23 Maar nu is het dood, waarom zou ik nu vasten? Zal ik hem nog kunnen wederhalen? Ik zal wel tot hem gaan, maar hij zal tot mij niet wederkomen.
Mais maintenant qu’il est mort, pourquoi jeûnerais-je? Est-ce que je pourrai encore le faire revenir? Moi j’irai plutôt à lui; mais lui ne reviendra pas à moi.
24 Daarna troostte David zijn huisvrouw Bathseba, en ging tot haar in, en lag bij haar; en zij baarde een zoon, wiens naam zij noemde Salomo; en de HEERE had hem lief.
Et David consola Bethsabée sa femme, il s’approcha d’elle et dormit avec elle; et elle engendra un fils, et il l’appela du nom de Salomon, et le Seigneur l’aima;
25 En zond heen door de hand van den profeet Nathan, en noemde zijn naam Jedid-Jah, om des HEEREN wil.
Et il envoya par l’entremise de Nathan, le prophète, et il l’appela du nom d’Aimable au Seigneur, parce que le Seigneur l’aima.
26 Joab nu krijgde tegen Rabba der kinderen Ammons; en hij nam de koninklijke stad in.
Or, Joab combattait contre Rabbath des enfants d’Ammon, et il attaquait vivement la ville royale.
27 Toen zond Joab boden tot David, en zeide: Ik heb gekrijgd tegen Rabba, ook heb ik de waterstad ingenomen.

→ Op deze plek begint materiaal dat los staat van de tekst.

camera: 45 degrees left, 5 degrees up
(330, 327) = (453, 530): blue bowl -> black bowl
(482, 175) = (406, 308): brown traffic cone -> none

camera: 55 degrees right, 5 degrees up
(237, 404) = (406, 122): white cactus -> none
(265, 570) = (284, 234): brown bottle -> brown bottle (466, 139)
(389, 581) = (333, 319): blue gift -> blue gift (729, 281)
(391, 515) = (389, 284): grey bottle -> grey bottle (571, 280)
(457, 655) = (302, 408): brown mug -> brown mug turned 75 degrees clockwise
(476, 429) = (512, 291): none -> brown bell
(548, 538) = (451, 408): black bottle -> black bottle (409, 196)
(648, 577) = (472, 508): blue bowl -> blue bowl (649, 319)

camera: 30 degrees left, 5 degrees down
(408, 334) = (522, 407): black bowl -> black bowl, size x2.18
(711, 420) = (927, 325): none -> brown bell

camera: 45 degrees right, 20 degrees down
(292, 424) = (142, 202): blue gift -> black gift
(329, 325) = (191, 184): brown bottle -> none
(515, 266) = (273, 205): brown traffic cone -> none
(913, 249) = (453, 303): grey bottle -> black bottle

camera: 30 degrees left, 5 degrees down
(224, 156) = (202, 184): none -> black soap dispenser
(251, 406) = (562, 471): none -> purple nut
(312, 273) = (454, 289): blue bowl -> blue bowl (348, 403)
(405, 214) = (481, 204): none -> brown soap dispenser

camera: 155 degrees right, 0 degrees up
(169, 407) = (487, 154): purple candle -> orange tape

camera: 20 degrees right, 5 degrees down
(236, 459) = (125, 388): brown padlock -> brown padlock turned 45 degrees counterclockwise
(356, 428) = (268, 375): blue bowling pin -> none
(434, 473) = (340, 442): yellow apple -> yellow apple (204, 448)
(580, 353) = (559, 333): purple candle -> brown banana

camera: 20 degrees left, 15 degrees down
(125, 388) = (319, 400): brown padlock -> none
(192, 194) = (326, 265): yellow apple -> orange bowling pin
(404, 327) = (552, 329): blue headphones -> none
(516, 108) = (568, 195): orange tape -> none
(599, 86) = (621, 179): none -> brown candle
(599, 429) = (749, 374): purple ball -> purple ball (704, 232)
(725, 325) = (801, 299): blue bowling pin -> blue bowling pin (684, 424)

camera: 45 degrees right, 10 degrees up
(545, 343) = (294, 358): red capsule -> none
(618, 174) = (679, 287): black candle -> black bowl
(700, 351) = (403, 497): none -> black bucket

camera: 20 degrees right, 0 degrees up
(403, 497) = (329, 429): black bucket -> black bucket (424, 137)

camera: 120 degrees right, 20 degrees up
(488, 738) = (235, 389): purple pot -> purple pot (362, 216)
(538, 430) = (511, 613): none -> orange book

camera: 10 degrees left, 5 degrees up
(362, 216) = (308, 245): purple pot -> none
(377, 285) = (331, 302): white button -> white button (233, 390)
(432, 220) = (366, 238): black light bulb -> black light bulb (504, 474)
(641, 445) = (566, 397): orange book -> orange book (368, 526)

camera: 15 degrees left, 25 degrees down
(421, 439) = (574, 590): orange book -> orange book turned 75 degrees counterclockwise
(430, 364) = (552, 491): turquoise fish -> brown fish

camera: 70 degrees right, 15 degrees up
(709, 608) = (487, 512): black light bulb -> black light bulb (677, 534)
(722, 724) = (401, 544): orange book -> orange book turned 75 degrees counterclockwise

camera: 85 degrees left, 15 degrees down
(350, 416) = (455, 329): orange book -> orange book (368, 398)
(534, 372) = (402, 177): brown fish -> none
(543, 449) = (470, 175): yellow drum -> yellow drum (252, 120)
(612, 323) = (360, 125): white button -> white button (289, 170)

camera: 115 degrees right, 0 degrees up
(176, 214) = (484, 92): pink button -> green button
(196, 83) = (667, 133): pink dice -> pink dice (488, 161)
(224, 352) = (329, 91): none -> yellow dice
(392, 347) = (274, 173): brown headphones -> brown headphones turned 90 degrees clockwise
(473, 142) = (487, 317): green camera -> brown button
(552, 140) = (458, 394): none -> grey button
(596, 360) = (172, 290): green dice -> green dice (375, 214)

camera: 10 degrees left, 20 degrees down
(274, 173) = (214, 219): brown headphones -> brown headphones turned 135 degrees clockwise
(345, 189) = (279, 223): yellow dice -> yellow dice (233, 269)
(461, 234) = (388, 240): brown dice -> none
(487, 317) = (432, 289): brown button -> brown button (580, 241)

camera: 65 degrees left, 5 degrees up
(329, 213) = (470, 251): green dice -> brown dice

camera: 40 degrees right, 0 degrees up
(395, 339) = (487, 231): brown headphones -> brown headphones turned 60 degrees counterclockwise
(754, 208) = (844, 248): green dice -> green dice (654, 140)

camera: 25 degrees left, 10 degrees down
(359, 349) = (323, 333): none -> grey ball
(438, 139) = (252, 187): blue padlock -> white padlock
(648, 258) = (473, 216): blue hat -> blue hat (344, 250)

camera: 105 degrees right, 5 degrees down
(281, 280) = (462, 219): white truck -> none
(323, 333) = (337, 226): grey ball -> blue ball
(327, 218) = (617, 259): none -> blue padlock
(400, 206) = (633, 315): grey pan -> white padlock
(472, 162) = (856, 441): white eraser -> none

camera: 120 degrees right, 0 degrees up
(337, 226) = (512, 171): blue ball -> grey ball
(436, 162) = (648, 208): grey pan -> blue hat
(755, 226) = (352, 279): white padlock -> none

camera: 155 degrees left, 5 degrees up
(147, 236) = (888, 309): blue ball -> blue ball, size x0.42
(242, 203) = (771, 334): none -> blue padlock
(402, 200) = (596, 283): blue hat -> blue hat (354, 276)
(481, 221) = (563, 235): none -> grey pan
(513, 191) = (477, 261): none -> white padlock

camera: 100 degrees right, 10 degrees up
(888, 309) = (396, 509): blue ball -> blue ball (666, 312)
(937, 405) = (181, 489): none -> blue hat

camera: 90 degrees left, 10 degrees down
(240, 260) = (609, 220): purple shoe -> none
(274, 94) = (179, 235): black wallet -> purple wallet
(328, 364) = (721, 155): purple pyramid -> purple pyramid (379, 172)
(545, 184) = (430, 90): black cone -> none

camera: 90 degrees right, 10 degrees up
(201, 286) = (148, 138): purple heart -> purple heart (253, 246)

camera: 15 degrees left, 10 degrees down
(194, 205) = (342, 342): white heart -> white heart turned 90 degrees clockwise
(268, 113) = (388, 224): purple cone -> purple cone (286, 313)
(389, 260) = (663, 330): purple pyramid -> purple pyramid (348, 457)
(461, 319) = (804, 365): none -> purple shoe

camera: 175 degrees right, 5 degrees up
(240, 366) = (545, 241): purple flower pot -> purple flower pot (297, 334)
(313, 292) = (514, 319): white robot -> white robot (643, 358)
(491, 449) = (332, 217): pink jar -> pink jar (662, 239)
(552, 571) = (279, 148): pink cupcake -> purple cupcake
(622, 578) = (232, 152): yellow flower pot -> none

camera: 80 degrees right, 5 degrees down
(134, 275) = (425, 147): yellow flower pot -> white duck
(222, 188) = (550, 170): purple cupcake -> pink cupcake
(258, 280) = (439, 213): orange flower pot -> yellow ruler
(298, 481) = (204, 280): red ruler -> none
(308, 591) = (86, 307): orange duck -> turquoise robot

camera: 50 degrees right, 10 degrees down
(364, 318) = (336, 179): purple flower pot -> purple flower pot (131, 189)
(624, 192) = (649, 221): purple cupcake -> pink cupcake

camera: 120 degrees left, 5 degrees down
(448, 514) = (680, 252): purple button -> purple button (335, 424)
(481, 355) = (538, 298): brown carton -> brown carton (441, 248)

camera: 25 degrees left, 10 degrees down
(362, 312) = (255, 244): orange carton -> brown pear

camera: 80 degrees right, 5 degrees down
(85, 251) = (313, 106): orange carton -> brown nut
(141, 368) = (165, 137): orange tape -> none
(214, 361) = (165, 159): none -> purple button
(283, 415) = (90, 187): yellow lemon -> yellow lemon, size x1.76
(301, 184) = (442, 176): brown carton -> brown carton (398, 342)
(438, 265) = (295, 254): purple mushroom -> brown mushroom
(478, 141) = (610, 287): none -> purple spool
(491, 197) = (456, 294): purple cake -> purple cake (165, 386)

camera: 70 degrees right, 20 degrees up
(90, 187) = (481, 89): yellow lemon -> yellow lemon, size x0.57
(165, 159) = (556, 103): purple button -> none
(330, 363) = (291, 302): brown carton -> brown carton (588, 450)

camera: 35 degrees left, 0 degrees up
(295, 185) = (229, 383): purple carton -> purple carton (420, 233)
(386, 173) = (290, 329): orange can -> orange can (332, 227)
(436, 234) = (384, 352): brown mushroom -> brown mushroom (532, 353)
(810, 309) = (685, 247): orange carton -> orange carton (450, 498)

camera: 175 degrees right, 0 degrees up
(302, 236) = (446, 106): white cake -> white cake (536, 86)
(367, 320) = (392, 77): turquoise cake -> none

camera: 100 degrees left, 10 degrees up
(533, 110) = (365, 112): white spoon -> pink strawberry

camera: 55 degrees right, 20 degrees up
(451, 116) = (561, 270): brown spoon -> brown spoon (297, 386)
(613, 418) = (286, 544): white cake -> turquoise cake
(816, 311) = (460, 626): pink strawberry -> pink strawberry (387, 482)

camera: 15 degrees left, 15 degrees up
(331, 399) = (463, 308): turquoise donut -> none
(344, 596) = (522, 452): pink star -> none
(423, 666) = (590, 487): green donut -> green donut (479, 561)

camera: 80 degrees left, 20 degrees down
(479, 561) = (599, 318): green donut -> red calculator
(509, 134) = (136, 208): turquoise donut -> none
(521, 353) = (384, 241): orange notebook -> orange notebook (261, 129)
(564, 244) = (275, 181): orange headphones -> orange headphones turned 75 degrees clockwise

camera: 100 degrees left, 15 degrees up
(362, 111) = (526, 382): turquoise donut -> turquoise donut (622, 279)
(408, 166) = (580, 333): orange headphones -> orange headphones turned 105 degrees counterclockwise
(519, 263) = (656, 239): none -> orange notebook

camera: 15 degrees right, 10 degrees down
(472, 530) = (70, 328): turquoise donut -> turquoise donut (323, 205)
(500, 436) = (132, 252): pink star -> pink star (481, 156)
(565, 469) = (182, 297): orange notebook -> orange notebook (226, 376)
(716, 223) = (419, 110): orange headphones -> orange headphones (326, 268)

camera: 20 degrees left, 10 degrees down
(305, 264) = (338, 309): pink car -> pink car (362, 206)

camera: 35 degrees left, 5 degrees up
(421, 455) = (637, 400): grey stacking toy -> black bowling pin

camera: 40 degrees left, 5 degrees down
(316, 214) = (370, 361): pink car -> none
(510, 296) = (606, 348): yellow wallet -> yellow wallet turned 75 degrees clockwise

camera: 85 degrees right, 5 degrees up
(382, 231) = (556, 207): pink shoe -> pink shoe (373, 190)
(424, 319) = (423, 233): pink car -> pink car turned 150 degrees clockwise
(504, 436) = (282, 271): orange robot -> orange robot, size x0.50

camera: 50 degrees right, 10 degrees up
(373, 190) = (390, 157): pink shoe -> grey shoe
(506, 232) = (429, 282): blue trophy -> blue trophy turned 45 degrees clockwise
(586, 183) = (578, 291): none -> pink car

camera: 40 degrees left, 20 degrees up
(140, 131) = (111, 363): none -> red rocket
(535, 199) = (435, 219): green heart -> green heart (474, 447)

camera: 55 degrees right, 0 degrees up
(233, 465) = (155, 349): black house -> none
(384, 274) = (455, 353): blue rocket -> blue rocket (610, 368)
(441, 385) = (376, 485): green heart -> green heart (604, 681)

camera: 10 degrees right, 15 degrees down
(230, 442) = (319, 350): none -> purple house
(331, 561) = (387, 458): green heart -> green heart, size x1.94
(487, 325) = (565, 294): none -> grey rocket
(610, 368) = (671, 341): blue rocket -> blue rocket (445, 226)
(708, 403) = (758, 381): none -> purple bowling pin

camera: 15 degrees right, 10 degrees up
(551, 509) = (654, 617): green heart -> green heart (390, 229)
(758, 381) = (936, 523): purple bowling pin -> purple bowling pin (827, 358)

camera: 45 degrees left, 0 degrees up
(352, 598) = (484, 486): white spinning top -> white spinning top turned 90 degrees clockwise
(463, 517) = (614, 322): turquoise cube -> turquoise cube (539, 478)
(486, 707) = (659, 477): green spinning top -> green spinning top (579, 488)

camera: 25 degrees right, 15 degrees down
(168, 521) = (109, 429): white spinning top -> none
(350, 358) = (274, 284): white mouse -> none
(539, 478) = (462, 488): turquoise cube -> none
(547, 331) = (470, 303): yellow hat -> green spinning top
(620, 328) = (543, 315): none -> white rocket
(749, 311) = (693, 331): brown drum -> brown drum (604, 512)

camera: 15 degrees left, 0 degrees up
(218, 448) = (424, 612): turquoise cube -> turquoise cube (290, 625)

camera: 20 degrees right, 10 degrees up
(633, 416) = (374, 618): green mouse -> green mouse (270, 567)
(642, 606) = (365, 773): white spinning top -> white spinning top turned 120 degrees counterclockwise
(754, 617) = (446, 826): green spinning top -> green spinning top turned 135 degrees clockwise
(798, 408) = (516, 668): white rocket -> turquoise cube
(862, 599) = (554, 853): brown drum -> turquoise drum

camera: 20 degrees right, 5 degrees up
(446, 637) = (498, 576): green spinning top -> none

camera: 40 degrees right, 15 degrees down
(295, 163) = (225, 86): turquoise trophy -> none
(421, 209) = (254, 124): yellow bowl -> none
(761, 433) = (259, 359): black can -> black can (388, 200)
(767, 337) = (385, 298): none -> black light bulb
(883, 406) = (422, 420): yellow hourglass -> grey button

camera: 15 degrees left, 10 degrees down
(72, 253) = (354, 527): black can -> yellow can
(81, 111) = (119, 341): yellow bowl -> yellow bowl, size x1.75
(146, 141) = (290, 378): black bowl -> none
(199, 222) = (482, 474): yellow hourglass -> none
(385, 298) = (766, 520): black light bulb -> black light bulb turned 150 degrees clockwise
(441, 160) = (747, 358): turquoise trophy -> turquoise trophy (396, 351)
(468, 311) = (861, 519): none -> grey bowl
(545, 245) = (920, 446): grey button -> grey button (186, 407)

Et Joab envoya des messagers à David, disant: J’ai combattu contre Rabbath, et la ville des eaux doit être prise.
28 Zo verzamel gij nu het overige des volks, en beleger de stad, en neem ze in; opdat niet, zo ik de stad zou innemen, mijn naam over haar uitgeroepen worde.
Maintenant donc, assemblez le reste du peuple, assiégez la ville et prenez-la, de peur que, lorsque la ville aura été détruite par moi, la victoire ne soit attribuée à mon nom.
29 Toen verzamelde David al dat volk, en toog naar Rabba; en hij krijgde tegen haar, en nam ze in.
C’est pourquoi David assembla tout le peuple, et partit contre Rabbath, et après qu’il eut combattu, il la prit.
30 En hij nam de kroon haars konings van zijn hoofd af, welker gewicht was een talent gouds, met edelgesteente, en zij werd op Davids hoofd gezet; ook voerde hij uit een zeer groten roof der stad.
Et il ôta le diadème du roi de sa tête, pesant un talent d’or, et ayant des pierreries très précieuses; et il fut mis sur la tête de David. Mais il emporta aussi le très grand butin de la ville;
31 Het volk nu, dat daarin was, voerde hij uit, en legde het onder zagen, en onder ijzeren dorswagens, en onder ijzeren bijlen, en deed hen door den ticheloven doorgaan; en alzo deed hij aan alle steden der kinderen Ammons. Daarna keerde David, en al het volk, weder naar Jeruzalem.
Et amenant ses habitants, il les scia, fit passer sur eux les chariots armés de fer, les partagea avec des couteaux, et les fit passer dans le moule des briques; ainsi fit-il à toutes les villes des enfants d’Ammon. Ensuite David revint et toute l’armée à Jérusalem.